**目的 1:** 以下のエントリを、すべての行について一字一句変えずにそのまま返すこと。画像は回答に含めないこと。

======== 本文

説明

プレス装置

【課題】 比較的簡単な構成でもってスライドの下死点の変動を抑制することができるプレス装置を提供すること。
【解決手段】 プレス装置本体4と、プレス装置本体4に回転自在に支持されるクランク軸と、クランク軸の回転によって加工領域に向けて往復移動されるスライドと、潤滑油をプレス装置本体4を通して循環させるための潤滑油循環手段と、潤滑油循環手段により循環される潤滑油を冷却するための冷却手段14と、潤滑油循環手段により循環される潤滑油を加温するための加温手段16と、冷却手段14及び加温手段16を制御するための制御手段18と、を備えており、制御手段18は、スライドの下死点の変位量や温度検出センサ54,55からの検出信号等に基づいて冷却手段14及び/又は加温手段16を制御する。

【発明の詳細な説明】
【技術分野】
【0001】
本発明は、被加工物をプレス加工するためのプレス装置に関する。
【背景技術】
【0002】
従来より、被加工物をプレス加工する際にはプレス装置が用いられている。このプレス装置は、プレス装置本体と、プレス装置本体に回転自在に支持されるクランク軸と、クランク軸の回転によって加工領域に向けて往復移動されるスライドと、スライドの下死点の変動量を検出するための検出センサと、スライドの下死点を調節するためのサーボモータと、サーボモータを駆動制御するための制御手段と、を備えている(例えば、特許文献1参照)。
【0003】
このようなプレス装置では、プレス装置本体を通して潤滑油を循環させ、クランク軸の各摺動部分に潤滑油を送給することにより、クランク軸の回転を潤滑させている。クランク軸の回転によって発生する熱により潤滑油が加温され、この加温された潤滑油がプレス装置本体を通して循環されることによりプレス装置本体が加温され、これによりプレス装置本体の熱変位量が変動し、スライドの下死点が変動する。このようにスライドの下死点が変動すると、制御手段は、検出センサにより検出されたスライドの下死点の変動量に応じて、サーボモータを駆動させてスライドの下死点を上昇又は下降させることにより、スライドの下死点の変動が抑制される。

================

**目的 2:** 上のプレス装置の文書を、最後の文の後から書き進めること。

======== 提供データ

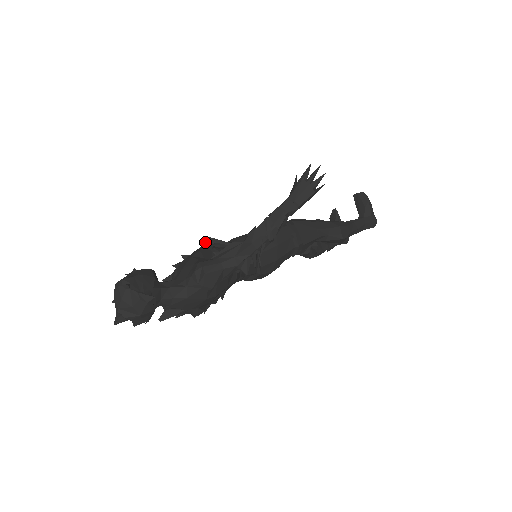
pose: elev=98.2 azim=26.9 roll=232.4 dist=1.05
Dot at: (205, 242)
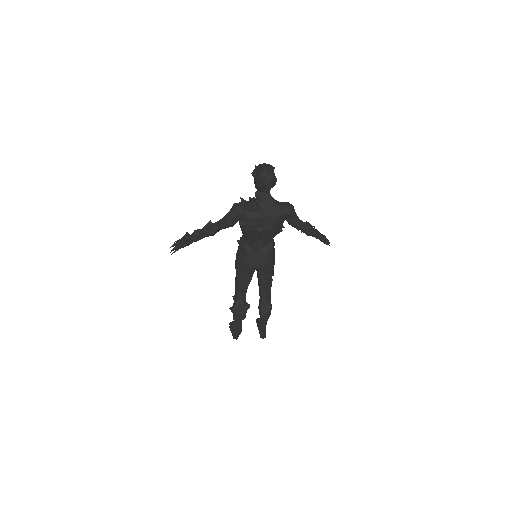
Dot at: occluded
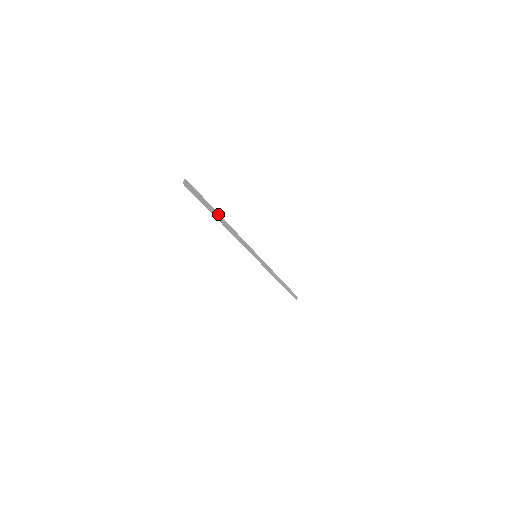
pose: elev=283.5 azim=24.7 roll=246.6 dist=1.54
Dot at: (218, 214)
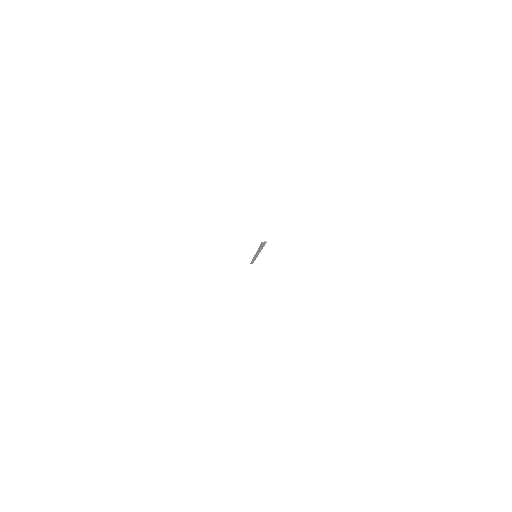
Dot at: (262, 248)
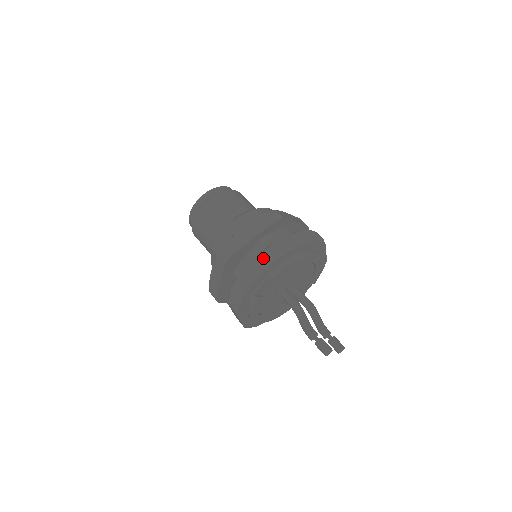
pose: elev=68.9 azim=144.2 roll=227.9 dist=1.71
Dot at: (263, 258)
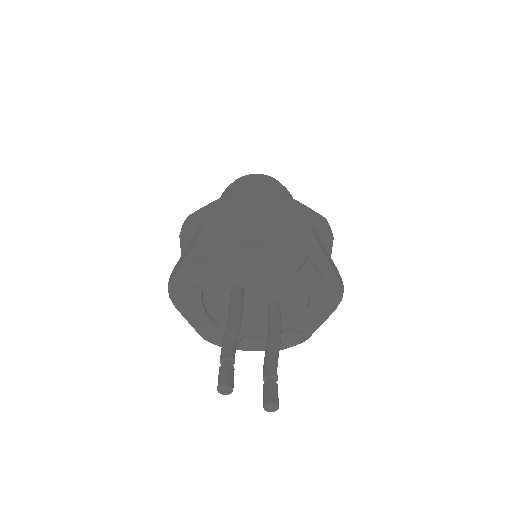
Dot at: (200, 229)
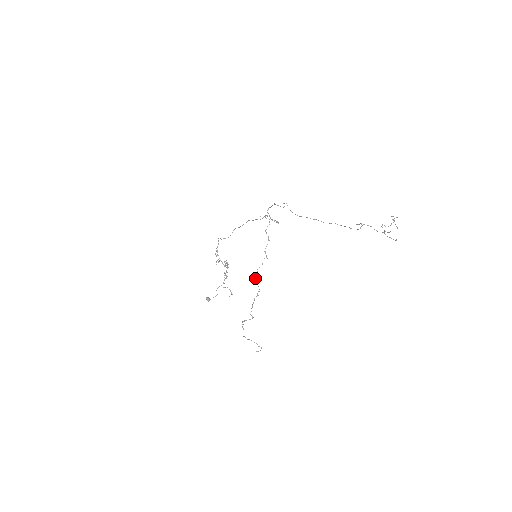
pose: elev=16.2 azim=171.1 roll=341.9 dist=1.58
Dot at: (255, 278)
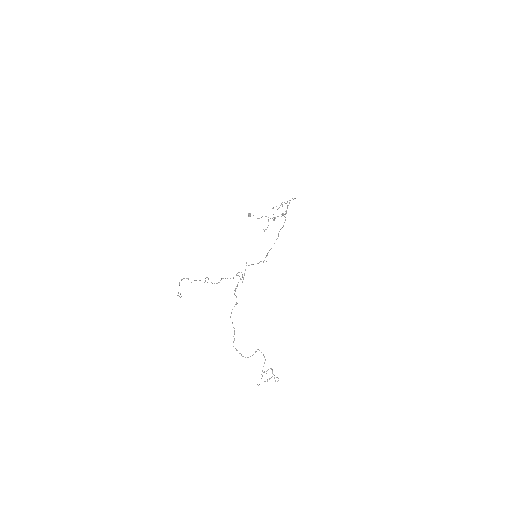
Dot at: occluded
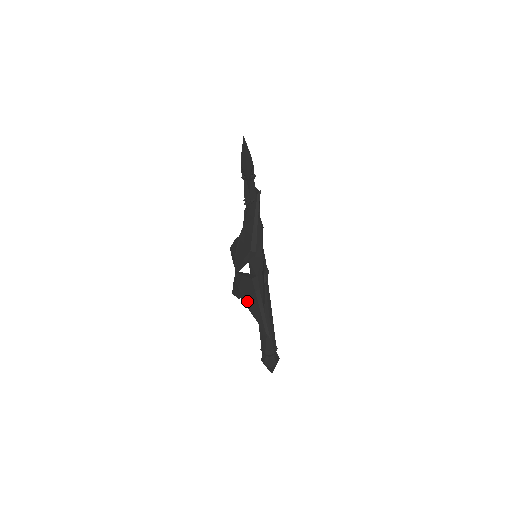
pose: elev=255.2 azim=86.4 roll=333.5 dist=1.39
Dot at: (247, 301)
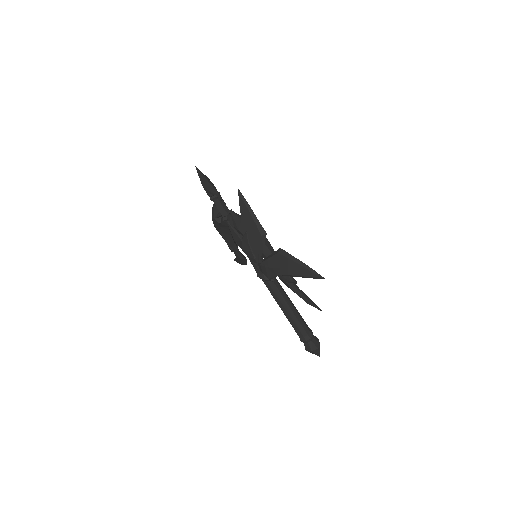
Dot at: (286, 271)
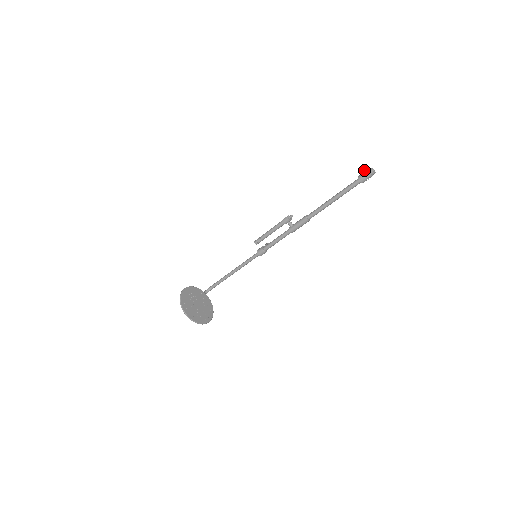
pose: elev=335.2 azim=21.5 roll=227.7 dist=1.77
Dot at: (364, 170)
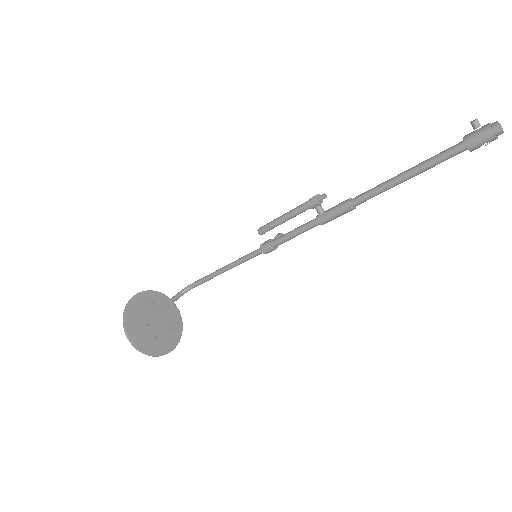
Dot at: occluded
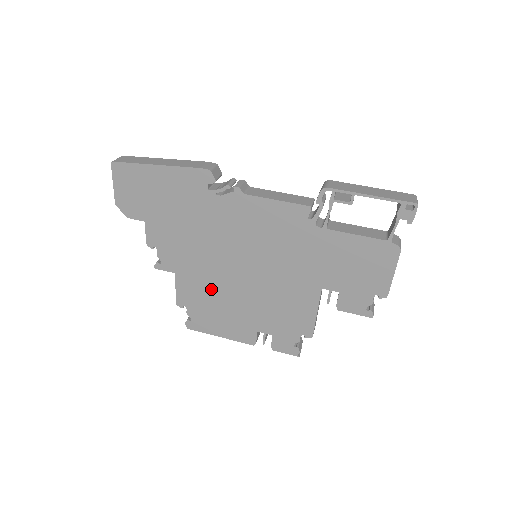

================

**最終回答 1:**
pose: elev=98.2 azim=26.9 roll=232.4 dist=1.05
Dot at: (205, 242)
Dot at: occluded
pose: elev=283.5 azim=24.7 roll=246.6 dist=1.54
Dot at: (218, 214)
Dot at: (262, 248)
pose: elev=68.9 azim=144.2 roll=227.9 dist=1.71
Dot at: (263, 258)
Dot at: (200, 229)
pose: elev=16.2 azim=171.1 roll=341.9 dist=1.58
Dot at: (255, 278)
Dot at: occluded
pose: elev=255.2 azim=86.4 roll=333.5 dist=1.39
Dot at: (247, 301)
Dot at: (286, 271)
pose: elev=335.2 azim=21.5 roll=227.7 dist=1.77
Dot at: (364, 170)
Dot at: occluded

**最終回答 2:**
【0004】
【特許文献1】特開2000−176698号公報
【発明の開示】
【発明が解決しようとする課題】
【0005】
しかしながら、上述した従来のプレス装置では、次のような問題がある。スライドの下死点を調節するためのサーボモータ及びこれに関連する機構をプレス装置本体に組み込むと、プレス装置の構成が複雑になり、それ故に、プレス装置本体の剛性が低下してプレス加工精度が低下するとともに、プレス装置の製造コストが上昇してしまうという問題がある。また、上述したサーボモータ及びこれに関連する機構を既存のプレス装置のプレス装置本体に組み込むのは容易でなく、既存のプレス装置に対して容易に適用することができないという問題がある。
【0006】
本発明の目的は、比較的簡単な構成でもってスライドの下死点の変動を抑制することができるプレス装置を提供することである。
【課題を解決するための手段】
【0007】
本発明の請求項1に記載のプレス装置では、プレス装置本体と、前記プレス装置本体に回転自在に支持されるクランク軸と、前記クランク軸の回転によって加工領域に向けて往復移動されるスライドと、を備えたプレス装置において、
前記スライドの下死点を検出するための下死点検出手段と、潤滑油を前記プレス装置本体を通して循環させるための潤滑油循環手段と、前記潤滑油循環手段により循環される潤滑油を冷却するための冷却手段と、前記潤滑油循環手段により循環される潤滑油を加温するための加温手段と、前記冷却手段及び前記加温手段を制御するための制御手段と、を備えており、
前記制御手段は、前記スライドの下死点の変位量に基づいて前記冷却手段及び/又は前記加温手段を制御することを特徴とする。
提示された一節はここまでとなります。